* _Kutipan Teks_
- - - - - - -
Kamis 27 Feb 2020 15:23 WIB

KPK: Titik Rawan Korupsi, Tata Ruang Jadi Tata Uang

Tata ruang yang tidak jelas akan memunculkan korupsi.

Rep: Dian Fath Risalah/ Red: Muhammad Hafil
Tata ruang yang tidak jelas akan memunculkan korupsi. Foto:  Ilustrasi korupsi
Foto: Republika/Mardiah
Tata ruang yang tidak jelas akan memunculkan korupsi. Foto: Ilustrasi korupsi

REPUBLIKA.CO.ID, JAKARTA -- Wakil Ketua Komisi Pemberantasan Korupsi (KPK) Alexander Marwata mengungkapkan, dalam kajian KPK terkait pengelolaan sumber daya alam (SDA), proses perizinan menjadi titik rawan terjadinya tindak pidana korupsi yang berujung pada kerusakan lingkungan. Jika dicermati, tata ruang yang tidak jelas justru menjadi celah korupsi bagi kepala daerah untuk memperjualbelikan izin.

“Tata ruang akhirnya menjadi tata uang. Uang untuk mendapatkan izin,” ujarnya di Gedung Pusat Edukasi Antikorupsi, Rabu (26/2) kemarin.
- - - - - - -
* _Tugas A_
Tulis ulang kata demi kata baris-baris entri mulai dari awal entri sampai baris yang memuat "brown trapezoid: moved 4 px up", termasuk kedua ujungnya, tanpa menyertakan baris gambar.

* _Entri data hasil ekstraksi_
- - - - - - -
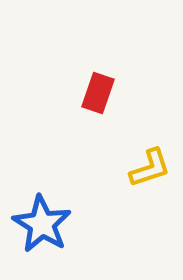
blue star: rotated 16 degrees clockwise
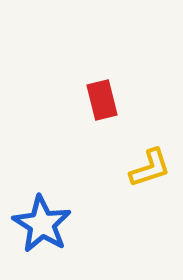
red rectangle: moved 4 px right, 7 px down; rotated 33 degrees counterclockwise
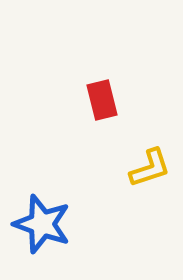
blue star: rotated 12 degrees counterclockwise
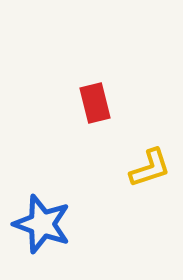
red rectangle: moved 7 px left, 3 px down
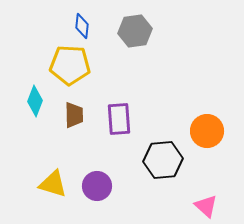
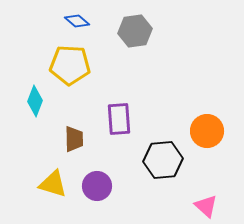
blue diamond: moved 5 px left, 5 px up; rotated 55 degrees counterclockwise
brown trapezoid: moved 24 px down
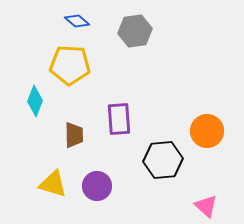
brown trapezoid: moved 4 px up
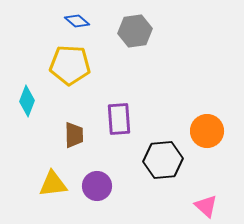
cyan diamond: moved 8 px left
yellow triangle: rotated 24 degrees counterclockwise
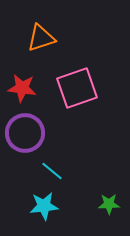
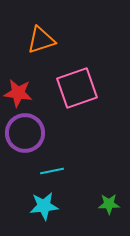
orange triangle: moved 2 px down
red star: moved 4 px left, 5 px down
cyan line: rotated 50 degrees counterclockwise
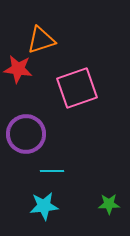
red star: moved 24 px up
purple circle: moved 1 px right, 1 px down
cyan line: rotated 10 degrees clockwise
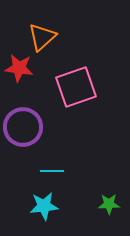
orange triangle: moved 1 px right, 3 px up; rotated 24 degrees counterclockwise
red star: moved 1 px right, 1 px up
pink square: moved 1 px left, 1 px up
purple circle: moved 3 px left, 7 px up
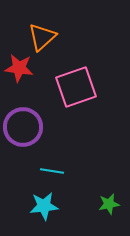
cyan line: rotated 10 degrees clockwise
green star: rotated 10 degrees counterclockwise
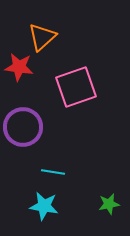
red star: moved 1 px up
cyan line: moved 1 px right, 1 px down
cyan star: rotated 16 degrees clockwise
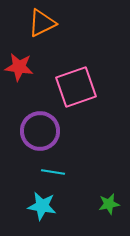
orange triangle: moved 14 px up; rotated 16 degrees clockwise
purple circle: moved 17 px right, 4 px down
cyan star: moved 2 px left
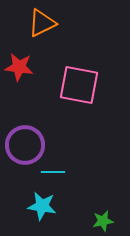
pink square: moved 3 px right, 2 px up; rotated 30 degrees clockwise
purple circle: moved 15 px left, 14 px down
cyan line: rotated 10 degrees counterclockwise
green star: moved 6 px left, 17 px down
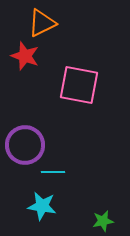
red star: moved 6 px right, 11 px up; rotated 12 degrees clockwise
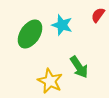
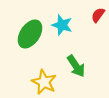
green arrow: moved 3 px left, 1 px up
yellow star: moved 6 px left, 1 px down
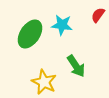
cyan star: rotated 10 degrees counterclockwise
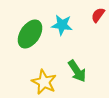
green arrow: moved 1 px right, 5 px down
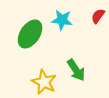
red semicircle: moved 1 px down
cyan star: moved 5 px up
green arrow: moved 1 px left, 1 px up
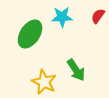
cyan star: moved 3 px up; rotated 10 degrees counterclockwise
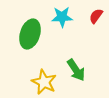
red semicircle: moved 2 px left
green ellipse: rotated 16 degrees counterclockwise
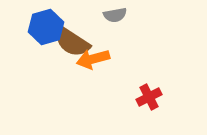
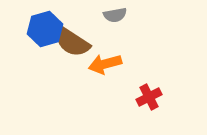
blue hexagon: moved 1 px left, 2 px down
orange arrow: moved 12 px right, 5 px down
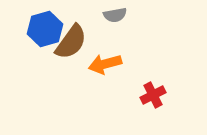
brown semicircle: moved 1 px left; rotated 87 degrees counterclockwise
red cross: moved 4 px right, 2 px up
- - - - - - -
* _Tugas B_
Kutip persis bagian artikel tentang korupsi tata ruang antara "KPK: Titik Rawan" dan "Rabu (26/2) kemarin.", termasuk kedua ujungnya.

* _Jawaban A_
blue star: rotated 16 degrees clockwise
red rectangle: moved 4 px right, 7 px down; rotated 33 degrees counterclockwise
blue star: rotated 12 degrees counterclockwise
red rectangle: moved 7 px left, 3 px down
blue diamond: moved 5 px left, 5 px up; rotated 55 degrees counterclockwise
brown trapezoid: moved 24 px down
brown trapezoid: moved 4 px up

* _Jawaban B_
KPK: Titik Rawan Korupsi, Tata Ruang Jadi Tata Uang

Tata ruang yang tidak jelas akan memunculkan korupsi.

Rep: Dian Fath Risalah/ Red: Muhammad Hafil
Tata ruang yang tidak jelas akan memunculkan korupsi. Foto:  Ilustrasi korupsi
Foto: Republika/Mardiah
Tata ruang yang tidak jelas akan memunculkan korupsi. Foto: Ilustrasi korupsi

REPUBLIKA.CO.ID, JAKARTA -- Wakil Ketua Komisi Pemberantasan Korupsi (KPK) Alexander Marwata mengungkapkan, dalam kajian KPK terkait pengelolaan sumber daya alam (SDA), proses perizinan menjadi titik rawan terjadinya tindak pidana korupsi yang berujung pada kerusakan lingkungan. Jika dicermati, tata ruang yang tidak jelas justru menjadi celah korupsi bagi kepala daerah untuk memperjualbelikan izin.

“Tata ruang akhirnya menjadi tata uang. Uang untuk mendapatkan izin,” ujarnya di Gedung Pusat Edukasi Antikorupsi, Rabu (26/2) kemarin.